**Lignes de données:**
————————

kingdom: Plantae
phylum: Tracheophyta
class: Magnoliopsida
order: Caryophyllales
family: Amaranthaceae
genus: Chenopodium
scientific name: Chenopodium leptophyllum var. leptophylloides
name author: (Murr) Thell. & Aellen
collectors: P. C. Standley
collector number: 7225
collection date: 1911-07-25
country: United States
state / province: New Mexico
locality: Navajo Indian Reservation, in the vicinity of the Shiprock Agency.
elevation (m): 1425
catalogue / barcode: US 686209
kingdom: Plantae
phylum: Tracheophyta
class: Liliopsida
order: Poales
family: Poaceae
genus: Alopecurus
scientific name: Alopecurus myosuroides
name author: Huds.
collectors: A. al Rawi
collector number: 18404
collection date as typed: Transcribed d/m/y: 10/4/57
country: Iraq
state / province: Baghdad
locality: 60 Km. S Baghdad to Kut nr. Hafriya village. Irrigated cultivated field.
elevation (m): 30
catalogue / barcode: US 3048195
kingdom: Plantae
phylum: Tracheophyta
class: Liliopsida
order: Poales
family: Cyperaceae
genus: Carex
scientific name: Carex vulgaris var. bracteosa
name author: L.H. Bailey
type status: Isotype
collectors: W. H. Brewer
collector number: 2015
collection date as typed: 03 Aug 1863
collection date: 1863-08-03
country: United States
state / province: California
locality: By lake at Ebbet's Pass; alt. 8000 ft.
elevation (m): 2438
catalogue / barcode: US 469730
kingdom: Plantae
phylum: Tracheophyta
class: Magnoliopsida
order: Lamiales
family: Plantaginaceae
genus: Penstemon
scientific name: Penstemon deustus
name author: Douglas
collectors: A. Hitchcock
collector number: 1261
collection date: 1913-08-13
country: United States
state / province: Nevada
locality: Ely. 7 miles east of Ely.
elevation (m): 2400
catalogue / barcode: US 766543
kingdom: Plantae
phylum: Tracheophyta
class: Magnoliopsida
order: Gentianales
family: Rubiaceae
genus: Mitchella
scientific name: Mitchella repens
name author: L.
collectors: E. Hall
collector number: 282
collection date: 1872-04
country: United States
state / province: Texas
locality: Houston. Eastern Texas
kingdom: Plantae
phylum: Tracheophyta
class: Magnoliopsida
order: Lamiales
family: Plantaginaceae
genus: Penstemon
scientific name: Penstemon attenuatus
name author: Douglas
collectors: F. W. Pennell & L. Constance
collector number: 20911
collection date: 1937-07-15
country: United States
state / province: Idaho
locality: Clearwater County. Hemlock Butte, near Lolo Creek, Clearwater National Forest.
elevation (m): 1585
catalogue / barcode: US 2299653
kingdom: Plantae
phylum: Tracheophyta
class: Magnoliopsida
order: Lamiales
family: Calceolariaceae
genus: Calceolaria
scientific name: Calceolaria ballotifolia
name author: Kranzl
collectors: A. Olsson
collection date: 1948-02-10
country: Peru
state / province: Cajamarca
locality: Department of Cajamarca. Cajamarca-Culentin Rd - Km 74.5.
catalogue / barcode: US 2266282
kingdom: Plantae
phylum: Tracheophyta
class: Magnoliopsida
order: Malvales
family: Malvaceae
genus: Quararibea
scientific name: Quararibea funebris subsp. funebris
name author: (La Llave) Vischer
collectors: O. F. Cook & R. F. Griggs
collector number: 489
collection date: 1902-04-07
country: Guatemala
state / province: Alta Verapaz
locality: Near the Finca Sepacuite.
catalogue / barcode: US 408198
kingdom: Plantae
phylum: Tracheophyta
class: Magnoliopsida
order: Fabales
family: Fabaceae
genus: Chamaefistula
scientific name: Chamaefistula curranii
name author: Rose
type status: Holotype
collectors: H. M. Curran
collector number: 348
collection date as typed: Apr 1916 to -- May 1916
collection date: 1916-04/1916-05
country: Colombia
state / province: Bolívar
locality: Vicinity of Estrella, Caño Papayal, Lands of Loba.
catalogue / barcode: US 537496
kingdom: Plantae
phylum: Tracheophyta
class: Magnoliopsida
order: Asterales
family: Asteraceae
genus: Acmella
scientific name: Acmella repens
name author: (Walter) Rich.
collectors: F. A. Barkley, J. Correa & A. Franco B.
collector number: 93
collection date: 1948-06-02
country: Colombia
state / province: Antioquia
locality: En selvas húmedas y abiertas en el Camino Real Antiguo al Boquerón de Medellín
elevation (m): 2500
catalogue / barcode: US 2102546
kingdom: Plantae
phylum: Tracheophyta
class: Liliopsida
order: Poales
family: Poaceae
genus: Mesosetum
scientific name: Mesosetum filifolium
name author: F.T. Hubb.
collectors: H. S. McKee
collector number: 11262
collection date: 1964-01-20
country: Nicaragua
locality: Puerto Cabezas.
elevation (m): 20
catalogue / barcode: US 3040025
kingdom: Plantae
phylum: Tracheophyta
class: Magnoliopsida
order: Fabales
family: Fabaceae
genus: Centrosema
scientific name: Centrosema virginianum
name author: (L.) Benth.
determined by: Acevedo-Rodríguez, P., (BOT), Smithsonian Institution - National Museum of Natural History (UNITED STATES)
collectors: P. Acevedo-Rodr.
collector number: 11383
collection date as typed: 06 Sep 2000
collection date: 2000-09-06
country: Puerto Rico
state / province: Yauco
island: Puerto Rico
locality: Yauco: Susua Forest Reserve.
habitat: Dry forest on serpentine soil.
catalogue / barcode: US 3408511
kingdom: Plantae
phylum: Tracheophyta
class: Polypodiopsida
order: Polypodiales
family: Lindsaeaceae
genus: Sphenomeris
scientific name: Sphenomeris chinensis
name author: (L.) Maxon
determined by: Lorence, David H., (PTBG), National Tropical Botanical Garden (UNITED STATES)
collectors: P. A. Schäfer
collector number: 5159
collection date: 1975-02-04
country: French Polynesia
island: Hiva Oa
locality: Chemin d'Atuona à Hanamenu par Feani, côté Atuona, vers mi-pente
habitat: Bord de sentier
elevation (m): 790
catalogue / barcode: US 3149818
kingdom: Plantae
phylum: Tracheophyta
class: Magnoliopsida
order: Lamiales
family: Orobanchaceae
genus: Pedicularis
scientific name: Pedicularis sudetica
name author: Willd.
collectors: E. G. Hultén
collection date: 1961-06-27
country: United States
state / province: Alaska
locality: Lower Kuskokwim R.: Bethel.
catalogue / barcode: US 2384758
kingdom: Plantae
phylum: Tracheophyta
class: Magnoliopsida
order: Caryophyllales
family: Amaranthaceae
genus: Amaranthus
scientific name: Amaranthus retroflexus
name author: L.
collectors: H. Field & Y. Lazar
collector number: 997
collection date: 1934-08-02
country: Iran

————————

Transcrivez toute la liste en CSV à deux colonnes, « intitule » et « contenu », avec une ligne par intitulé et sa valeur. Placez chaque valeur entre guillemets et remplacez les retours à la ligne par des espaces.

**Corrigé:**
intitule,contenu
"kingdom:","Plantae"
"phylum:","Tracheophyta"
"class:","Magnoliopsida"
"order:","Caryophyllales"
"family:","Amaranthaceae"
"genus:","Chenopodium"
"scientific name:","Chenopodium leptophyllum var. leptophylloides"
"name author:","(Murr) Thell. & Aellen"
"collectors:","P. C. Standley"
"collector number:","7225"
"collection date:","1911-07-25"
"country:","United States"
"state / province:","New Mexico"
"locality:","Navajo Indian Reservation, in the vicinity of the Shiprock Agency."
"elevation (m):","1425"
"catalogue / barcode:","US 686209"
"kingdom:","Plantae"
"phylum:","Tracheophyta"
"class:","Liliopsida"
"order:","Poales"
"family:","Poaceae"
"genus:","Alopecurus"
"scientific name:","Alopecurus myosuroides"
"name author:","Huds."
"collectors:","A. al Rawi"
"collector number:","18404"
"collection date as typed:","Transcribed d/m/y: 10/4/57"
"country:","Iraq"
"state / province:","Baghdad"
"locality:","60 Km. S Baghdad to Kut nr. Hafriya village. Irrigated cultivated field."
"elevation (m):","30"
"catalogue / barcode:","US 3048195"
"kingdom:","Plantae"
"phylum:","Tracheophyta"
"class:","Liliopsida"
"order:","Poales"
"family:","Cyperaceae"
"genus:","Carex"
"scientific name:","Carex vulgaris var. bracteosa"
"name author:","L.H. Bailey"
"type status:","Isotype"
"collectors:","W. H. Brewer"
"collector number:","2015"
"collection date as typed:","03 Aug 1863"
"collection date:","1863-08-03"
"country:","United States"
"state / province:","California"
"locality:","By lake at Ebbet's Pass; alt. 8000 ft."
"elevation (m):","2438"
"catalogue / barcode:","US 469730"
"kingdom:","Plantae"
"phylum:","Tracheophyta"
"class:","Magnoliopsida"
"order:","Lamiales"
"family:","Plantaginaceae"
"genus:","Penstemon"
"scientific name:","Penstemon deustus"
"name author:","Douglas"
"collectors:","A. Hitchcock"
"collector number:","1261"
"collection date:","1913-08-13"
"country:","United States"
"state / province:","Nevada"
"locality:","Ely. 7 miles east of Ely."
"elevation (m):","2400"
"catalogue / barcode:","US 766543"
"kingdom:","Plantae"
"phylum:","Tracheophyta"
"class:","Magnoliopsida"
"order:","Gentianales"
"family:","Rubiaceae"
"genus:","Mitchella"
"scientific name:","Mitchella repens"
"name author:","L."
"collectors:","E. Hall"
"collector number:","282"
"collection date:","1872-04"
"country:","United States"
"state / province:","Texas"
"locality:","Houston. Eastern Texas"
"kingdom:","Plantae"
"phylum:","Tracheophyta"
"class:","Magnoliopsida"
"order:","Lamiales"
"family:","Plantaginaceae"
"genus:","Penstemon"
"scientific name:","Penstemon attenuatus"
"name author:","Douglas"
"collectors:","F. W. Pennell & L. Constance"
"collector number:","20911"
"collection date:","1937-07-15"
"country:","United States"
"state / province:","Idaho"
"locality:","Clearwater County. Hemlock Butte, near Lolo Creek, Clearwater National Forest."
"elevation (m):","1585"
"catalogue / barcode:","US 2299653"
"kingdom:","Plantae"
"phylum:","Tracheophyta"
"class:","Magnoliopsida"
"order:","Lamiales"
"family:","Calceolariaceae"
"genus:","Calceolaria"
"scientific name:","Calceolaria ballotifolia"
"name author:","Kranzl"
"collectors:","A. Olsson"
"collection date:","1948-02-10"
"country:","Peru"
"state / province:","Cajamarca"
"locality:","Department of Cajamarca. Cajamarca-Culentin Rd - Km 74.5."
"catalogue / barcode:","US 2266282"
"kingdom:","Plantae"
"phylum:","Tracheophyta"
"class:","Magnoliopsida"
"order:","Malvales"
"family:","Malvaceae"
"genus:","Quararibea"
"scientific name:","Quararibea funebris subsp. funebris"
"name author:","(La Llave) Vischer"
"collectors:","O. F. Cook & R. F. Griggs"
"collector number:","489"
"collection date:","1902-04-07"
"country:","Guatemala"
"state / province:","Alta Verapaz"
"locality:","Near the Finca Sepacuite."
"catalogue / barcode:","US 408198"
"kingdom:","Plantae"
"phylum:","Tracheophyta"
"class:","Magnoliopsida"
"order:","Fabales"
"family:","Fabaceae"
"genus:","Chamaefistula"
"scientific name:","Chamaefistula curranii"
"name author:","Rose"
"type status:","Holotype"
"collectors:","H. M. Curran"
"collector number:","348"
"collection date as typed:","Apr 1916 to -- May 1916"
"collection date:","1916-04/1916-05"
"country:","Colombia"
"state / province:","Bolívar"
"locality:","Vicinity of Estrella, Caño Papayal, Lands of Loba."
"catalogue / barcode:","US 537496"
"kingdom:","Plantae"
"phylum:","Tracheophyta"
"class:","Magnoliopsida"
"order:","Asterales"
"family:","Asteraceae"
"genus:","Acmella"
"scientific name:","Acmella repens"
"name author:","(Walter) Rich."
"collectors:","F. A. Barkley, J. Correa & A. Franco B."
"collector number:","93"
"collection date:","1948-06-02"
"country:","Colombia"
"state / province:","Antioquia"
"locality:","En selvas húmedas y abiertas en el Camino Real Antiguo al Boquerón de Medellín"
"elevation (m):","2500"
"catalogue / barcode:","US 2102546"
"kingdom:","Plantae"
"phylum:","Tracheophyta"
"class:","Liliopsida"
"order:","Poales"
"family:","Poaceae"
"genus:","Mesosetum"
"scientific name:","Mesosetum filifolium"
"name author:","F.T. Hubb."
"collectors:","H. S. McKee"
"collector number:","11262"
"collection date:","1964-01-20"
"country:","Nicaragua"
"locality:","Puerto Cabezas."
"elevation (m):","20"
"catalogue / barcode:","US 3040025"
"kingdom:","Plantae"
"phylum:","Tracheophyta"
"class:","Magnoliopsida"
"order:","Fabales"
"family:","Fabaceae"
"genus:","Centrosema"
"scientific name:","Centrosema virginianum"
"name author:","(L.) Benth."
"determined by:","Acevedo-Rodríguez, P., (BOT), Smithsonian Institution - National Museum of Natural History (UNITED STATES)"
"collectors:","P. Acevedo-Rodr."
"collector number:","11383"
"collection date as typed:","06 Sep 2000"
"collection date:","2000-09-06"
"country:","Puerto Rico"
"state / province:","Yauco"
"island:","Puerto Rico"
"locality:","Yauco: Susua Forest Reserve."
"habitat:","Dry forest on serpentine soil."
"catalogue / barcode:","US 3408511"
"kingdom:","Plantae"
"phylum:","Tracheophyta"
"class:","Polypodiopsida"
"order:","Polypodiales"
"family:","Lindsaeaceae"
"genus:","Sphenomeris"
"scientific name:","Sphenomeris chinensis"
"name author:","(L.) Maxon"
"determined by:","Lorence, David H., (PTBG), National Tropical Botanical Garden (UNITED STATES)"
"collectors:","P. A. Schäfer"
"collector number:","5159"
"collection date:","1975-02-04"
"country:","French Polynesia"
"island:","Hiva Oa"
"locality:","Chemin d'Atuona à Hanamenu par Feani, côté Atuona, vers mi-pente"
"habitat:","Bord de sentier"
"elevation (m):","790"
"catalogue / barcode:","US 3149818"
"kingdom:","Plantae"
"phylum:","Tracheophyta"
"class:","Magnoliopsida"
"order:","Lamiales"
"family:","Orobanchaceae"
"genus:","Pedicularis"
"scientific name:","Pedicularis sudetica"
"name author:","Willd."
"collectors:","E. G. Hultén"
"collection date:","1961-06-27"
"country:","United States"
"state / province:","Alaska"
"locality:","Lower Kuskokwim R.: Bethel."
"catalogue / barcode:","US 2384758"
"kingdom:","Plantae"
"phylum:","Tracheophyta"
"class:","Magnoliopsida"
"order:","Caryophyllales"
"family:","Amaranthaceae"
"genus:","Amaranthus"
"scientific name:","Amaranthus retroflexus"
"name author:","L."
"collectors:","H. Field & Y. Lazar"
"collector number:","997"
"collection date:","1934-08-02"
"country:","Iran"